03 November 2017
A team of Belgian researchers have discovered a new vulnerability in the WiFi network, which allows attackers to eavesdrop Wi-Fi traffic passing between computers and access points. Nearly 41% of all Android connections are vulnerable to the WiFi attack, according to the report.
The exploit is known as KRACK, or Key Reinstallation Attacks, and allows data being sent over WiFi network by interrupting the third step in a four-way “handshake” that creates a key for encrypted data. The vulnerability found in WPA2 is similar to that of earlier security standards like WEP and is believed to be one of the “biggest online security threats ever.”
The United States Computer Emergency Readiness Team contacted about 100 organizations ahead of the official announcement of the vulnerability.
US-CERT has become aware of several key management vulnerabilities in the 4-way handshake of the Wi-Fi Protected Access II (WPA2) security protocol. The impact of exploiting these vulnerabilities includes decryption, packet replay, TCP connection hijacking, HTTP content injection, and others. Note that as protocol-level issues, most or all correct implementations of the standard will be affected. The CERT/CC and the reporting researcher KU Leuven, will be publicly disclosing these vulnerabilities on 16 October 2017.

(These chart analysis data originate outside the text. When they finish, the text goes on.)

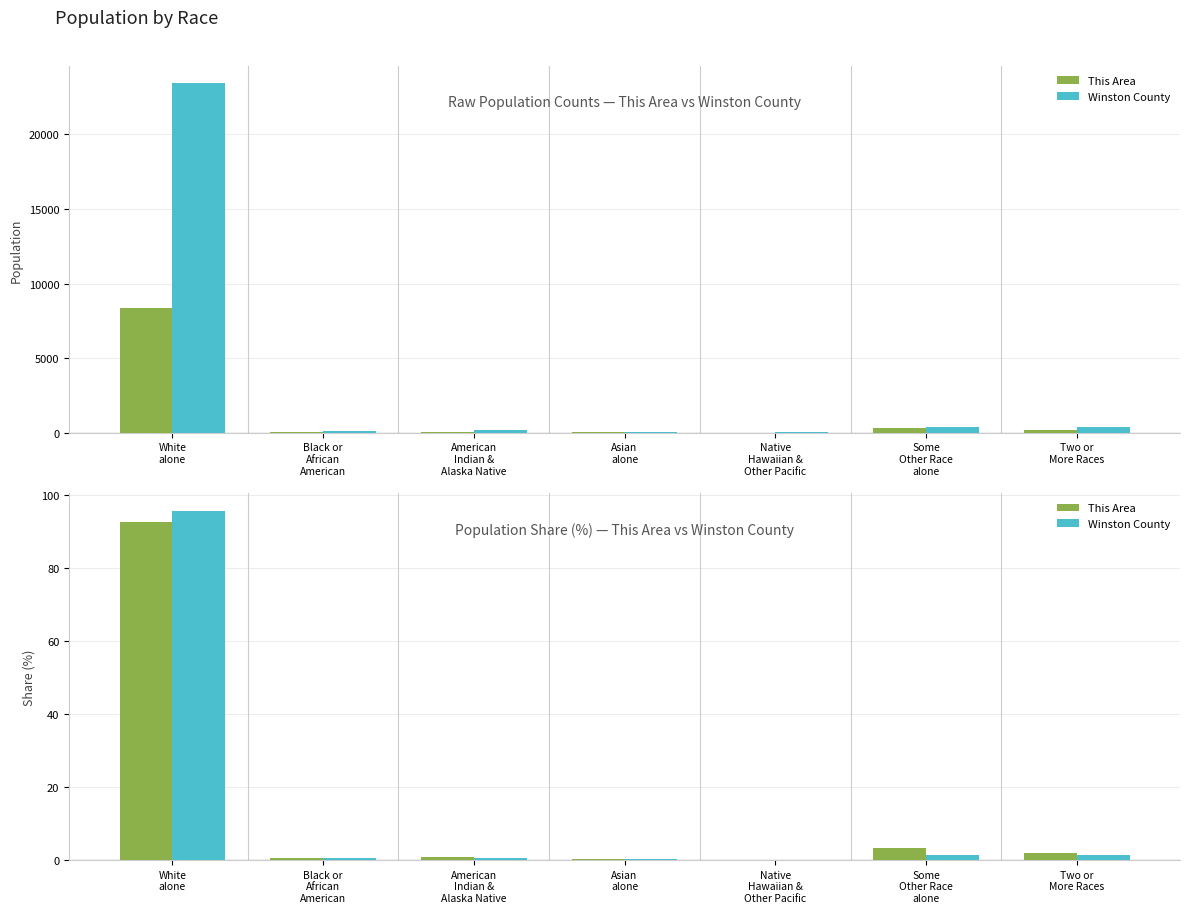

What is the average value of the Winston County series?

14.3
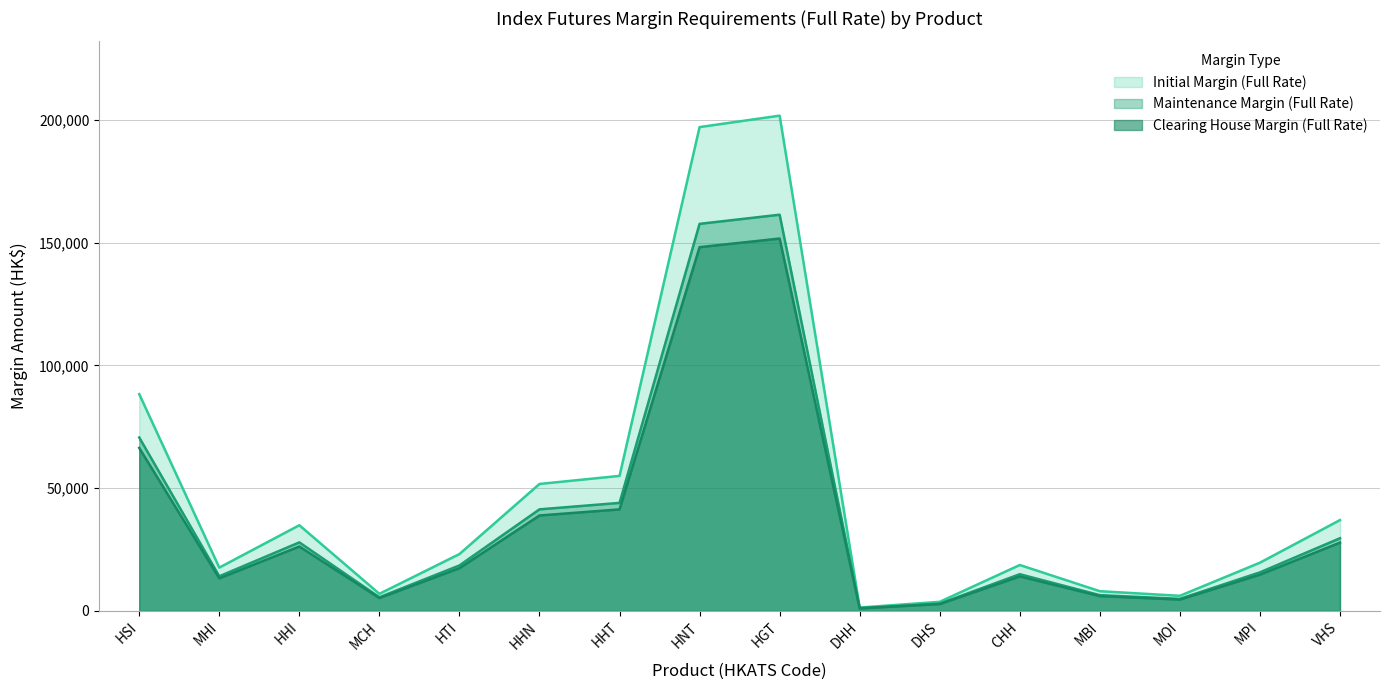

The value of Maintenance Margin (Full Rate) at DHS is 1005. True or false?

False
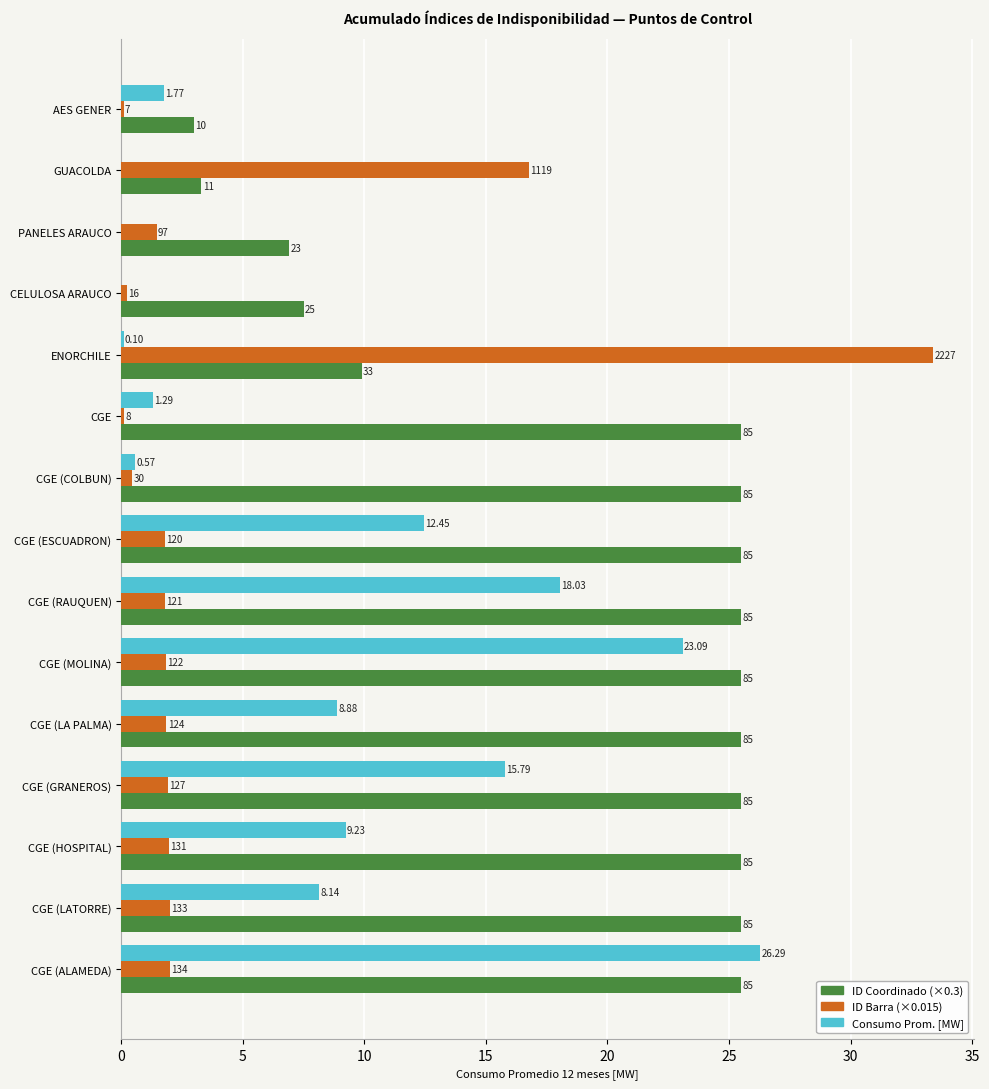

What is the value of the ID Barra (×0.015) bar at the 9th from the left?

1.8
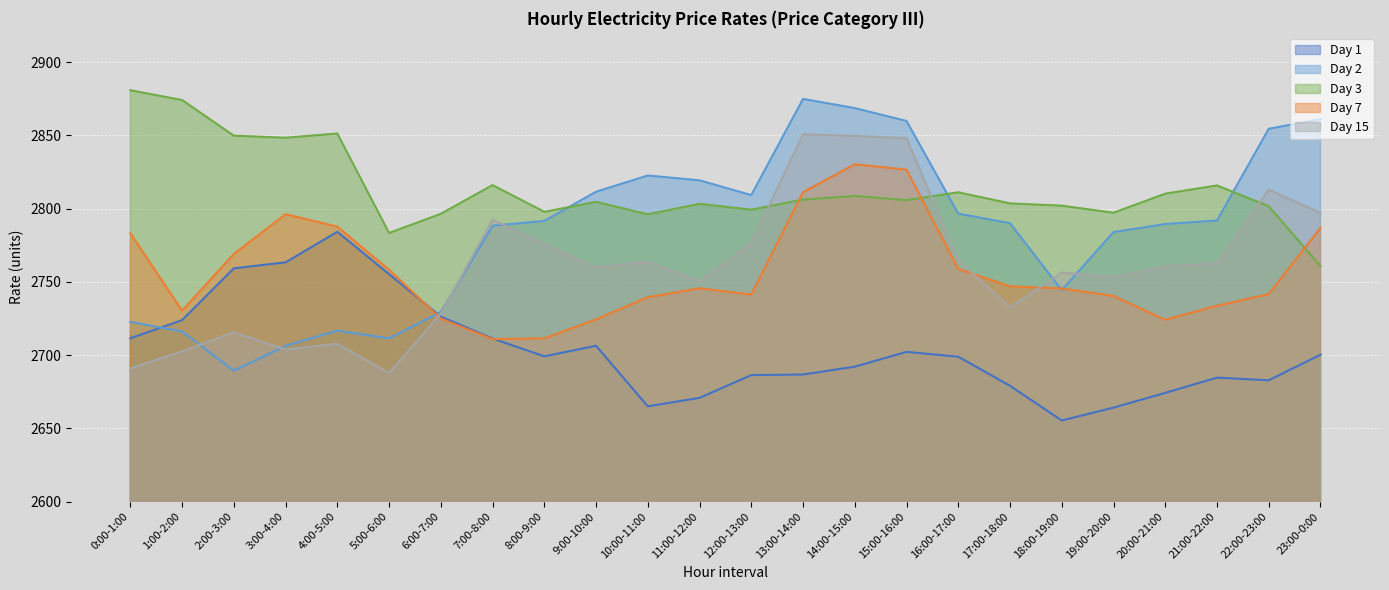

What is the value of the Day 3 point at the 2nd from the left?

2874.1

The details about the vulnerability will be released soon. Security researchers suggest that users who are concerned about the security of their connection should avoid using Wi-Fi entirely for now. The report states that people should use “HTTPS, STARTTLS, Secure Shell, and other reliable protocols” for encryption for now.
The vulnerabilities will be presented on November 1st in a talk titled “Key Reinstallation Attacks: Forcing Nonce Reuse in WPA2” at a security conference in Dallas.